Verdachte ziet het mes van [betrokkene] op straat liggen. Het mes is vermoedelijk tijdens de vechtpartij uit de broekzak van [betrokkene] gevallen. Hij raapt het op, haalt het uit de hoes, loopt naar [slachtoffer] en steekt hem met het mes links in de onderrug.
11.
[betrokkene] voelt, terwijl hij onder ligt, een hand of een vinger van [slachtoffer] in zijn oog.
12.
Kort daarna richt [slachtoffer] zich op. [betrokkene] ziet niets, omdat zijn shirt over zijn gezicht zit.
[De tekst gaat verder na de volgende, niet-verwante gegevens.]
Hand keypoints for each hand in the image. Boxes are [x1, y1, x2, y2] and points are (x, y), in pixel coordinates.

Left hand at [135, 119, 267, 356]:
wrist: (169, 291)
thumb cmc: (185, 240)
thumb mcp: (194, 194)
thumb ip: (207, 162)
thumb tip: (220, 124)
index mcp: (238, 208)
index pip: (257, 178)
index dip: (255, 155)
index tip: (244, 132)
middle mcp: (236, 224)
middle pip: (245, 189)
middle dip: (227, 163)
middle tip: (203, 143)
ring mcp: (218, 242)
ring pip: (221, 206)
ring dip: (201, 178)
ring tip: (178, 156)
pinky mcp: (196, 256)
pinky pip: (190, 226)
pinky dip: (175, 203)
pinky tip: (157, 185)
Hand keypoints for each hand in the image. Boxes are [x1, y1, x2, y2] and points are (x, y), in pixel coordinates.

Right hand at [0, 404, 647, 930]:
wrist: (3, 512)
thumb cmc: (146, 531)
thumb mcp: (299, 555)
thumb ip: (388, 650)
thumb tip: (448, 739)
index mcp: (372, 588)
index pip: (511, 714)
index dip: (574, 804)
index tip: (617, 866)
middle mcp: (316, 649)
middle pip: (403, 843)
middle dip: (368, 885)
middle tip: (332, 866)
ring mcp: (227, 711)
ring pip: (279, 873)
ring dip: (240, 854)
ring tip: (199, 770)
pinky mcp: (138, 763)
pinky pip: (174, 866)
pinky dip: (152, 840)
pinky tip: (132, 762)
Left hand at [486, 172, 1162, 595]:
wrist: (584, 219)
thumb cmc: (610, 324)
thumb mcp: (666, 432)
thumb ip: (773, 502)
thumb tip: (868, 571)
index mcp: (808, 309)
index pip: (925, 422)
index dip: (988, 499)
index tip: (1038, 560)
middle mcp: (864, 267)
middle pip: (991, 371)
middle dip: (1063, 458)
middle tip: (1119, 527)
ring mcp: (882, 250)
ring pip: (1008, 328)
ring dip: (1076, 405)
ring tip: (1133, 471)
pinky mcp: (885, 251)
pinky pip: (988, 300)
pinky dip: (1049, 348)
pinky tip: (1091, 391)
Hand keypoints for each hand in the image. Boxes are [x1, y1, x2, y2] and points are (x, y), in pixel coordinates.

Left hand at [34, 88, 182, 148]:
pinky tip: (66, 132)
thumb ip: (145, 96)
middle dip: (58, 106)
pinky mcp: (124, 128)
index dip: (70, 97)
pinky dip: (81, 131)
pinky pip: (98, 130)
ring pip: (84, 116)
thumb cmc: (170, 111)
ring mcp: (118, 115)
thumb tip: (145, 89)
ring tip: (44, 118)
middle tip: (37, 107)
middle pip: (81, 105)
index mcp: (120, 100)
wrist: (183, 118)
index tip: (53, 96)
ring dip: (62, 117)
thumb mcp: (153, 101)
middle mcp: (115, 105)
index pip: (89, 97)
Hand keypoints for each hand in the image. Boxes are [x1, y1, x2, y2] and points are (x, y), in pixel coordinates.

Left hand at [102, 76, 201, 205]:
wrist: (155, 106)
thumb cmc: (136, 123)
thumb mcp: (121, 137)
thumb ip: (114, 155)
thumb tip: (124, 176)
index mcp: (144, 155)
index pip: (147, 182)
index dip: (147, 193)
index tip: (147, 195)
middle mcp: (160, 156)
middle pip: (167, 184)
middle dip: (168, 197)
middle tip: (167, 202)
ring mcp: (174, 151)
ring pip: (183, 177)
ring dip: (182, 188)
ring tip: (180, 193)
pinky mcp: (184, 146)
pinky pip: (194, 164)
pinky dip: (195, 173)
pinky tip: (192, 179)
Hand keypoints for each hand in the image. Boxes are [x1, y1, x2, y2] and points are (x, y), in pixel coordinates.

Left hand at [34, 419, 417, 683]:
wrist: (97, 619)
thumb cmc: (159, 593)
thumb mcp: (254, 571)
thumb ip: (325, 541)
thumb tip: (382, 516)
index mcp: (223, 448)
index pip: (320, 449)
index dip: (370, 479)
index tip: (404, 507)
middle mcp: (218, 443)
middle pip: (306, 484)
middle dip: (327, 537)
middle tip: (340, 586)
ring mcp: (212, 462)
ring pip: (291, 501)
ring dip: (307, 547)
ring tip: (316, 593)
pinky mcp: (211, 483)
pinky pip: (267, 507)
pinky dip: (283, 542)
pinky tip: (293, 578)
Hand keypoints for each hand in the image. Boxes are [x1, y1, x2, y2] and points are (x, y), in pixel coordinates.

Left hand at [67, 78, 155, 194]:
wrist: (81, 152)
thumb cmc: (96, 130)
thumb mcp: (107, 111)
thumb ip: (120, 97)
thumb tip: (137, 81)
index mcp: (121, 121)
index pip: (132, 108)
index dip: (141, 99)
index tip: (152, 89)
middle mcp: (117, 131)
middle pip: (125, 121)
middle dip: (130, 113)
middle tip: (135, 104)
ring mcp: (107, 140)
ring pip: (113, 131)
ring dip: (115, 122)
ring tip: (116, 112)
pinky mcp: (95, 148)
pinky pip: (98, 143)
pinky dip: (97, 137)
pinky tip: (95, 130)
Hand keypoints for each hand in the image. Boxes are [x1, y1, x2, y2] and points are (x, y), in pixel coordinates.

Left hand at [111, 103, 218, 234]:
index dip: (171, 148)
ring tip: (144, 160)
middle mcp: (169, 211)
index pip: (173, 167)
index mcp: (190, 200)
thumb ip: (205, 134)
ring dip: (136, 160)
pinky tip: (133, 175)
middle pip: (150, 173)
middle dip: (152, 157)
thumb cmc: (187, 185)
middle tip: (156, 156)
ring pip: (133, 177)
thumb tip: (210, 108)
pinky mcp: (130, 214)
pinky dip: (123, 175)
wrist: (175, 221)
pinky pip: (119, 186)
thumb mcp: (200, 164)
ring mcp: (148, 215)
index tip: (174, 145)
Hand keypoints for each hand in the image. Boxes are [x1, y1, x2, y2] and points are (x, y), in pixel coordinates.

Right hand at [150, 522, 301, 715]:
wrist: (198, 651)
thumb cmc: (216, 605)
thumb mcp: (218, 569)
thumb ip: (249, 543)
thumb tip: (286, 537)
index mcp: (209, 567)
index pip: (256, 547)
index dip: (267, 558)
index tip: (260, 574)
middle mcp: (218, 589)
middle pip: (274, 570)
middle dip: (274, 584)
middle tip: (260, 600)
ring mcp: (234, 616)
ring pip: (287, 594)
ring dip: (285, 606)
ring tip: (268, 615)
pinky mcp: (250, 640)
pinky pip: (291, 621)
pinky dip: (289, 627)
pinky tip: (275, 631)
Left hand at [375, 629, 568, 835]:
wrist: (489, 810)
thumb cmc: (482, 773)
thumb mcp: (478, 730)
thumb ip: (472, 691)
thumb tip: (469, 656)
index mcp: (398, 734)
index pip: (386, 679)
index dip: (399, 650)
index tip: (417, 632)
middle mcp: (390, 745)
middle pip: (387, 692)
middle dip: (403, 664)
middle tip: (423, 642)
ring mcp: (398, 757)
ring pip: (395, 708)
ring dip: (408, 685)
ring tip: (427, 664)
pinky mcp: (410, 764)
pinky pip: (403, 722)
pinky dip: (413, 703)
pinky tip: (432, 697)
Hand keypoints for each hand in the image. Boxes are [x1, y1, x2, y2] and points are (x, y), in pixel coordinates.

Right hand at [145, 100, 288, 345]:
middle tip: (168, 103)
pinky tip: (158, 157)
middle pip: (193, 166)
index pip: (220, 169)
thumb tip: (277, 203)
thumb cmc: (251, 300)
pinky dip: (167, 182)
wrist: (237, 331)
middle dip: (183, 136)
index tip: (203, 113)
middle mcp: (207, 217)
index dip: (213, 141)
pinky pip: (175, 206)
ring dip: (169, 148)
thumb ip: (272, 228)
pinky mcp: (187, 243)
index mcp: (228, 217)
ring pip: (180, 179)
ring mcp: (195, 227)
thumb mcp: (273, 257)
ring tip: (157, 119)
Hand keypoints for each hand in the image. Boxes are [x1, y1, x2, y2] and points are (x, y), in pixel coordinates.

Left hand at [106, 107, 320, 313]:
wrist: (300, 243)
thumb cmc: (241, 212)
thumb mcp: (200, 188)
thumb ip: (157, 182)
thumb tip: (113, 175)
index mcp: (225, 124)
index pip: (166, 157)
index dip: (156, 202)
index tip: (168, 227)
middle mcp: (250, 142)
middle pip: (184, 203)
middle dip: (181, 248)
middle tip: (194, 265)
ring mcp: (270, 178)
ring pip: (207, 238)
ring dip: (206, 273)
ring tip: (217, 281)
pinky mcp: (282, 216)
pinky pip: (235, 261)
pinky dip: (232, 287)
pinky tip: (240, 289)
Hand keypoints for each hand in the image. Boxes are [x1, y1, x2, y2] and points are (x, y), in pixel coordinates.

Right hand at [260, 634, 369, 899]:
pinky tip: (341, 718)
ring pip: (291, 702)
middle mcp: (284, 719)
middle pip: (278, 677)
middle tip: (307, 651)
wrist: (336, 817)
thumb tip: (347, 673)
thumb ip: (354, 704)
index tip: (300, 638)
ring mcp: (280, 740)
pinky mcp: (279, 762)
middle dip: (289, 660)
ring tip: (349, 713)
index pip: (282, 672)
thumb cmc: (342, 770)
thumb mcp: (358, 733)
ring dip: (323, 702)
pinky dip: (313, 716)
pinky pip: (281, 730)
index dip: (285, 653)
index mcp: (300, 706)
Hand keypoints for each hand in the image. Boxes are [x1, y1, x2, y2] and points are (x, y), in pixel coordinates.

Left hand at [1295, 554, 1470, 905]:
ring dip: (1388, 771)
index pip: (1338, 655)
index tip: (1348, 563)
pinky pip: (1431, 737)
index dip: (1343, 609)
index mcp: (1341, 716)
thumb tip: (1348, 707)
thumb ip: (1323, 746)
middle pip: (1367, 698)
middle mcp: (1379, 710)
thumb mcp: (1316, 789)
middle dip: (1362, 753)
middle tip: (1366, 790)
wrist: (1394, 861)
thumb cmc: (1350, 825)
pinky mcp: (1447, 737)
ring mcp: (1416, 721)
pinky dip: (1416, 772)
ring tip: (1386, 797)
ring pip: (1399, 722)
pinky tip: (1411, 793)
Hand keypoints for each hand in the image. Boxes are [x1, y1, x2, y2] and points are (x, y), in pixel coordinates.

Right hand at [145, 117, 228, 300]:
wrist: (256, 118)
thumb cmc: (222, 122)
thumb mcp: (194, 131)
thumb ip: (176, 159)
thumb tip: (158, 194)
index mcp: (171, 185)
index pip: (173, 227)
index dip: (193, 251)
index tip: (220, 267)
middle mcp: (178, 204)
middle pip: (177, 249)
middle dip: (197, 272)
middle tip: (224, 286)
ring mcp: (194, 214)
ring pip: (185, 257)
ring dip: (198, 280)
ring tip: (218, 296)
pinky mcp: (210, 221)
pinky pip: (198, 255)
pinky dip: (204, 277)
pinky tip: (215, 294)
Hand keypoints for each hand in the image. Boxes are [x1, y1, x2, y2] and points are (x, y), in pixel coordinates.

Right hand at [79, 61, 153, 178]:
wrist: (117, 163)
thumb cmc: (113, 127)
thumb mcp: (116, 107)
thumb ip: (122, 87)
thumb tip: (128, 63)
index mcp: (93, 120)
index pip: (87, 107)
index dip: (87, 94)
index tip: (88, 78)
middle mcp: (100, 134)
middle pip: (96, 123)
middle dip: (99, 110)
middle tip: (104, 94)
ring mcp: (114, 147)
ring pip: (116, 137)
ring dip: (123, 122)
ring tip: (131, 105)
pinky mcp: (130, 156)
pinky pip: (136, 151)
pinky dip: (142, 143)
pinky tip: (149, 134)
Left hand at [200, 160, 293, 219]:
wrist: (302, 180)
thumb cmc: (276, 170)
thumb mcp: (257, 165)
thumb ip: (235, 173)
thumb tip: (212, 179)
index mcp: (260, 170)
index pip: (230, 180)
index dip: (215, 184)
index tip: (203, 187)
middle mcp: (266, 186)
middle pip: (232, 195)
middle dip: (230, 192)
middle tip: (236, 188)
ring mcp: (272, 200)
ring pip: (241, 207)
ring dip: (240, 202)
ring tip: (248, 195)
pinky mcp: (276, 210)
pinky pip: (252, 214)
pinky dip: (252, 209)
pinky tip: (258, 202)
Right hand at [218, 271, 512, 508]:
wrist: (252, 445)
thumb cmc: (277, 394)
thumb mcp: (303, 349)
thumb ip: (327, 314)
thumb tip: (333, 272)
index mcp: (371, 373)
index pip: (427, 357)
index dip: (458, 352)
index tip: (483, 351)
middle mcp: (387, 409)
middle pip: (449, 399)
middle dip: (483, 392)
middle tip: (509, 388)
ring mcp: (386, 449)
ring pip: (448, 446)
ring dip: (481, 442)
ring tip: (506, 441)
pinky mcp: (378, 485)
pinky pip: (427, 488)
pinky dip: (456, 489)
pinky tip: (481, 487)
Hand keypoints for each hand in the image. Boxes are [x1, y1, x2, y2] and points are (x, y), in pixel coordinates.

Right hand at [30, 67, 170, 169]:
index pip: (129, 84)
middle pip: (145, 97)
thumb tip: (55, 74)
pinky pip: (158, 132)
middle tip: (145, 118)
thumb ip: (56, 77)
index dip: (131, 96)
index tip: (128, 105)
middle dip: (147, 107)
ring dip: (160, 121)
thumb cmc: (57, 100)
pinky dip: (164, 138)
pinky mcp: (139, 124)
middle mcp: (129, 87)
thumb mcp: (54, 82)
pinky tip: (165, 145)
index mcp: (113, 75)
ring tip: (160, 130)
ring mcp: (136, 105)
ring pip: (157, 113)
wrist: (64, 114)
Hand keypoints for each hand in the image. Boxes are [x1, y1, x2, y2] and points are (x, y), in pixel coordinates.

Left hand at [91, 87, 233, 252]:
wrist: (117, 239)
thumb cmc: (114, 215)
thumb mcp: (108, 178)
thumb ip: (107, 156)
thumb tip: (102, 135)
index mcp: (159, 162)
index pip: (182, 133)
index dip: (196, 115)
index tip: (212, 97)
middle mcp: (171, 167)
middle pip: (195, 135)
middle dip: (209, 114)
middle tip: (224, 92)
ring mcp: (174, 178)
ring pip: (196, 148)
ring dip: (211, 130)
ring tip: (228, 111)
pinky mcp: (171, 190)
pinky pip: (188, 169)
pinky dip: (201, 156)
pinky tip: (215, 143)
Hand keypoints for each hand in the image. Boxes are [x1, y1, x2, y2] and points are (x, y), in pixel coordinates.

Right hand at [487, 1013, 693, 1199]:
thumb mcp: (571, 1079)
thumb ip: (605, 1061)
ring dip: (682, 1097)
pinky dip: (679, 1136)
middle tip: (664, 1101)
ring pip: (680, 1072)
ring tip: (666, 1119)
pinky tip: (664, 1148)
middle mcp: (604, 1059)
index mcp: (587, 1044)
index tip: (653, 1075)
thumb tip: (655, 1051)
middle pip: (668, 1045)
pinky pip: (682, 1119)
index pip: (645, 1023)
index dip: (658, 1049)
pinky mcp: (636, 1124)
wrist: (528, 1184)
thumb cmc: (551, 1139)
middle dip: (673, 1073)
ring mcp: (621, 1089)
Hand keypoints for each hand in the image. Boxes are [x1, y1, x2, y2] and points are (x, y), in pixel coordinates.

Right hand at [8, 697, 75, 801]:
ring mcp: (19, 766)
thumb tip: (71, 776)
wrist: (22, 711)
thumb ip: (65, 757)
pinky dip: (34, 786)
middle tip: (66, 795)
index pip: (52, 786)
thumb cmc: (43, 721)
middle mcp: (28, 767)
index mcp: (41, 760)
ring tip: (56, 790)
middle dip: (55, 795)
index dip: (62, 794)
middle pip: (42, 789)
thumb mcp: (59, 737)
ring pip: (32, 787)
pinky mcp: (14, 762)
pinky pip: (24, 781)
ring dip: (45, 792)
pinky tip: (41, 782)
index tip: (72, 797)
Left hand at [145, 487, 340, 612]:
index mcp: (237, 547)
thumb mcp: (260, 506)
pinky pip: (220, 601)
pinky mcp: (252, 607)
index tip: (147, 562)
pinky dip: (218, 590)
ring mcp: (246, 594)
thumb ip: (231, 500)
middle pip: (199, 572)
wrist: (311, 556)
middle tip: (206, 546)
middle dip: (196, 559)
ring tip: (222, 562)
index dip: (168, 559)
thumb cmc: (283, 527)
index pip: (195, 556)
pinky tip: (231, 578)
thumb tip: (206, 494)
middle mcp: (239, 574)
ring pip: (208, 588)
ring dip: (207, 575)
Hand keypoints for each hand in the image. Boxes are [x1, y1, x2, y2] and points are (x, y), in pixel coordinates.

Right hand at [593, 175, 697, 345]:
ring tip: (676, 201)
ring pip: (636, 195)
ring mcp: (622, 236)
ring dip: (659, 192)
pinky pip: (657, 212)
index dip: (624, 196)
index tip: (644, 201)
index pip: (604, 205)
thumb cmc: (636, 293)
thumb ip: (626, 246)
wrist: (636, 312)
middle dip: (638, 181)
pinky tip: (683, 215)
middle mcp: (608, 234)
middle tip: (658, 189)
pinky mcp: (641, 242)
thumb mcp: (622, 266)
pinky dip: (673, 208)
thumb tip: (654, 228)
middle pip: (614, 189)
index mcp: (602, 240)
Kort daarna voelt hij bloed.
13.
[slachtoffer] strompelt weg en zakt even verderop in elkaar. Het mes heeft de aorta van [slachtoffer] doorboord. Hij overlijdt als gevolg van het daardoor veroorzaakte bloedverlies.
14.
De politie wordt om 21.12 uur gebeld met de mededeling dat een man een kind sloeg en de fiets van het kind afpakte.
15.
De politie wordt om 21.15 uur gebeld met de mededeling van de betreffende meldster dat zij bloed had gezien en om 21.17 uur dat er een man was neergestoken.
16.
Om 23.25 uur komt de melding binnen van het [ziekenhuis] dat [slachtoffer] is overleden.